--- Extract to read Enclosed Below ---
# 3 mile bridge question



## noodlez94 (Mar 27, 2013)

Ok so I know okalossa and pcb pier is open 24/7 but don't allow shark landing can anyone tell me if 3 mile bridge you are allowed to land them or at least try to get your hook and line back instead of cutting it every time


----------



## OTTE*DA*WORM (Feb 12, 2011)

I have never heard that you cannot. I have see a few sharks caught and landed there. You would probably have more luck catching them off of Bob Sykes bridge, IMO.


----------



## noodlez94 (Mar 27, 2013)

Thanks for quick reply I'm sure people have I landed them before at okalossa and not supposed to just don't wanna take any chance with the wrong person working at the time that is all plus that what the guy said on the phone when I ask him but deifently will try bob Sykes where exactly is that i am all the way near hurlburt field thank you for the info


----------



## OTTE*DA*WORM (Feb 12, 2011)

Bob Sykes is the bridge between Gulf Breeze and Pensacola Beach. You would pass right by it on your way to Pensacola, coming on Hwy 98. Follow the sign to P'cola Beach and park right before you go over the bridge. There you will have 2 good options: the Octagon Pier (lots of people shark fish there) and the bridge (you will need to cross the road to get to the fishing section, as you cannot fish from the actual bridge; fishing bridge runs parallel to it on the east side) O*D*W


----------



## noodlez94 (Mar 27, 2013)

Ok thanks


----------



## jaster (Oct 7, 2007)

Catch and land anything on 3 mile or Bob sykes!!


----------
--- End of Enclosed Extract to read ---
--- Source data Enclosed Below ---
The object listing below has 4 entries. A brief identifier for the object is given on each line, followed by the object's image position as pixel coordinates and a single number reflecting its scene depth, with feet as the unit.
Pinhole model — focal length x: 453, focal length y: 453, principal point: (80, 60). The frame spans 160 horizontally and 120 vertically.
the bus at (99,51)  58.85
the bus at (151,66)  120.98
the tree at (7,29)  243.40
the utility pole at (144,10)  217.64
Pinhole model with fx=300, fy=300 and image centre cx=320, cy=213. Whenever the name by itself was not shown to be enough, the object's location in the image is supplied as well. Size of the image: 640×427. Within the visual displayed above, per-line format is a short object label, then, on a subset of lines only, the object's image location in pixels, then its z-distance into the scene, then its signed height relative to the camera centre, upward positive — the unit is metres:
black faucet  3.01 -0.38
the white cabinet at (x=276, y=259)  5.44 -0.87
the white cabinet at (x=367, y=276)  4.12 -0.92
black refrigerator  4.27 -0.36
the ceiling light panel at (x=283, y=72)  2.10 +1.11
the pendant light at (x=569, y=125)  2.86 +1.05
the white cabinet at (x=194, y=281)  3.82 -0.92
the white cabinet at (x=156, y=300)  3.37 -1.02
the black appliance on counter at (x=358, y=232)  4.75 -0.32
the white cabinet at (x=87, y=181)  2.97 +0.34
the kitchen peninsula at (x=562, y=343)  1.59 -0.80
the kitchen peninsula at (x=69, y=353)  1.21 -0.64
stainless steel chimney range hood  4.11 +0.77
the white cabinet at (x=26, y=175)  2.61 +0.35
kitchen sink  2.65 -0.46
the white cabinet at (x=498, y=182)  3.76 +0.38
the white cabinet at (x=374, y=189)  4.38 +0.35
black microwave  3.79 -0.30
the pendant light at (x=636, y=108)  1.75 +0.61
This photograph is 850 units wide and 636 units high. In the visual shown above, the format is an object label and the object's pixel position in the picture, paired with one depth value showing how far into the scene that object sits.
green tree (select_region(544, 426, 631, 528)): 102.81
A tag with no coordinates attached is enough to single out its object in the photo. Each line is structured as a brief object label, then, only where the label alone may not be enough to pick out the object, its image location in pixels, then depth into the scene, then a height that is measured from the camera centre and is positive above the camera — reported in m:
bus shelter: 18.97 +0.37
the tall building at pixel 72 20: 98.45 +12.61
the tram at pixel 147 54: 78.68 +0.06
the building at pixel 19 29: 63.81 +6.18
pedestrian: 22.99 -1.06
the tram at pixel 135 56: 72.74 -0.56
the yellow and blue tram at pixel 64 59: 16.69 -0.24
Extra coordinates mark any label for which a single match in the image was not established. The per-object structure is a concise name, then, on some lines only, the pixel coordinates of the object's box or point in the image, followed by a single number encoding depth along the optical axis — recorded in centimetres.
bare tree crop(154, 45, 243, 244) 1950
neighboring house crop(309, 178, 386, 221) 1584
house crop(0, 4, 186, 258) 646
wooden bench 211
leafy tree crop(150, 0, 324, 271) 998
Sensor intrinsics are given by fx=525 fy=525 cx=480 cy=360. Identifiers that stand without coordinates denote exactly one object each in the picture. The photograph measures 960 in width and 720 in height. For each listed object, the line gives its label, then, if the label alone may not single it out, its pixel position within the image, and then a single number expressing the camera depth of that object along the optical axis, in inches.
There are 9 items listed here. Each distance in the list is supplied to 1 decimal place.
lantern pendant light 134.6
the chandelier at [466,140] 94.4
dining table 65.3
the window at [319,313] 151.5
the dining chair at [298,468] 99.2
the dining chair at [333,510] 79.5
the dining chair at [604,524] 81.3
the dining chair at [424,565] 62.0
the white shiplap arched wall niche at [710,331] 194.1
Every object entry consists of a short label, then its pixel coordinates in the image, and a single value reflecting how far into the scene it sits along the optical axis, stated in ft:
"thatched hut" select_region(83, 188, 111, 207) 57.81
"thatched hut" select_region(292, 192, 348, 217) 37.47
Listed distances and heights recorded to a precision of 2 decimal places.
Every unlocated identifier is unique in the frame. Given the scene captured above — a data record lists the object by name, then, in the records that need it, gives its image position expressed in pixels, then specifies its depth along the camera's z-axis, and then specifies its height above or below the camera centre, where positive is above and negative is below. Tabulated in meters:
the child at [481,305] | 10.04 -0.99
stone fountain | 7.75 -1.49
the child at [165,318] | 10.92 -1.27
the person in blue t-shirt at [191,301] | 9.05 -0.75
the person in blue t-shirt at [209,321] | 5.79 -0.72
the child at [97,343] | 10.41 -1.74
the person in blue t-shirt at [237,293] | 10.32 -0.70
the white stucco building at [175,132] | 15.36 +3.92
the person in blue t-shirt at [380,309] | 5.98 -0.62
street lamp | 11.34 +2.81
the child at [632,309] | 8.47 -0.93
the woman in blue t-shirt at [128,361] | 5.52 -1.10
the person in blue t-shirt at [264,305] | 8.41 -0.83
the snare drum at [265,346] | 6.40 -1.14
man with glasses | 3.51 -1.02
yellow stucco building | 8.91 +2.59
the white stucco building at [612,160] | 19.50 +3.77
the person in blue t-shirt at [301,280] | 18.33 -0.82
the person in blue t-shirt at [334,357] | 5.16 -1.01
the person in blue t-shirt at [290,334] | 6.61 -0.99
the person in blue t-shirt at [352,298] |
--- End of Enclosed Source data ---
_To do_:
1/ In the fishing thread above, rewrite the paragraph beginning "Bob Sykes is the bridge between" as a short bulleted list that keeps its main facts.
2/ Check each statement below against the fishing thread, answering yes or no and quoting the exact words of the thread that settle it.
(a) The fishing bridge runs parallel to Bob Sykes bridge on its west side.
(b) The first post says the okalossa and pcb piers are open 24/7 but don't allow shark landing.
(c) OTTE*DA*WORM has never heard that shark landing is forbidden at 3 mile bridge.

_Responses by task_:
1/
- Bob Sykes is the bridge between Gulf Breeze and Pensacola Beach.
- Driving to Pensacola on Hwy 98, you pass right by it.
- Follow the sign to P'cola Beach and park right before the bridge.
- There are two good options there: the Octagon Pier, where lots of people shark fish, and the fishing bridge.
- You cannot fish from the actual bridge. Cross the road to reach the fishing bridge, which runs parallel to it on the east side.

2/
(a) No: "fishing bridge runs parallel to it on the east side"
(b) Yes: "I know okalossa and pcb pier is open 24/7 but don't allow shark landing"
(c) Yes: "I have never heard that you cannot."